In the next article we’ll explore how we can make simple Bayesian models better than complex standard models. We’ll also find out how other types of uncertainty can be exploited to guide training and how to optimise and compare models to find the very best.

Appendix: TensorFlow-Probability Convolutional Layers

If you’ve read the documentation or any papers recently you may have found different ways to tackle Bayesian deep learning. TensorFlow Probability implements two approaches for convolutional layers (more are available for dense layers). The first is the reparameterization layer:

tfp.layers.Convolution2DReparameterization.
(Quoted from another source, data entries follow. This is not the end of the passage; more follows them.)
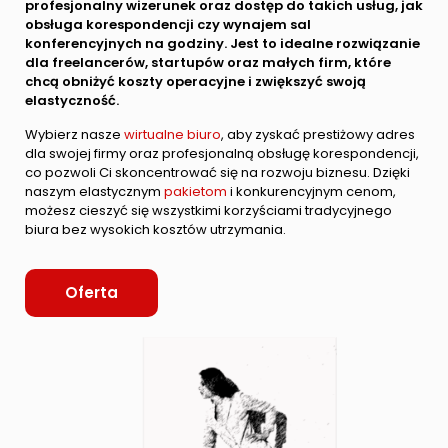
profesjonalny wizerunek oraz dostęp do takich usług, jak
obsługa korespondencji czy wynajem sal
konferencyjnych na godziny. Jest to idealne rozwiązanie
dla freelancerów, startupów oraz małych firm, które
chcą obniżyć koszty operacyjne i zwiększyć swoją
elastyczność.
Wybierz nasze
wirtualne biuro
, aby zyskać prestiżowy adres
dla swojej firmy oraz profesjonalną obsługę korespondencji,
co pozwoli Ci skoncentrować się na rozwoju biznesu. Dzięki
naszym elastycznym
pakietom
i konkurencyjnym cenom,
możesz cieszyć się wszystkimi korzyściami tradycyjnego
biura bez wysokich kosztów utrzymania.
Oferta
Reparameterization lets us calculate gradients via a distribution’s most likely value. We therefore manipulate the parameters that describe the distributions instead of the weight values in the neural network. Dealing with distribution parameters means the actual distribution can be ignored and is effectively abstracted away. The parameters describe the distribution can be thought of as stand-ins for the distribution object in the same as paper money stands in for real assets like gold. In both cases a stand in is preferred because it’s more convenient. In training we conveniently avoid the embarrassment of attempting backpropagation through random variables (embarrassing because it doesn’t work¹).
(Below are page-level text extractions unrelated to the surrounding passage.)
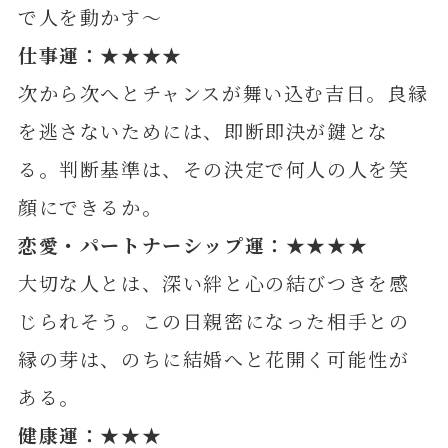
で人を動かす～
仕事運：★★★★
次から次へとチャンスが舞い込む吉日。良縁
を逃さないためには、即断即決が鍵とな
る。判断基準は、その決定で何人の人を笑
顔にできるか。
恋愛・パートナーシップ運：★★★★
大切な人とは、深い絆と心の結びつきを感
じられそう。この日親密になった相手との
縁の芽は、のちに結婚へと花開く可能性が
ある。
健康運：★★★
Reparameterization is fast but sadly it suffers from a practical need to set all the weights of examples in a batch to the same value. If weights were individually recorded instead of shared the memory requirements would skyrocket. Sharing weights is efficient but increases variance to make training require more epochs.

The flipout layer: tfp.layers.Convolution2DFlipout takes a different approach. While it’s similar it benefits from a special estimator for loss gradients. This flipout estimator shakes up the weights in a mini-batch to make them more independent of each other. In turn the shake-up reduces variance and requires fewer training epochs than the reparameterization method. But there’s a catch. While flipout needs fewer epochs it actually requires twice as many calculations! Luckily these calculations can be parallelised but we’ll still tend to find a model taking 25–50% longer per epoch (dependant on hardware) even though training requires fewer epochs in total.

¹ Without a reparametrized distribution we break the assumption that taking a large sample gives us a better estimate. While many of us don’t think of training in these terms we’re depending on the assumption all the time. So with reparameterization we describe the change in the most likely value instead of the most likely change in a sample which we can’t predict as the variable isn’t random if we can.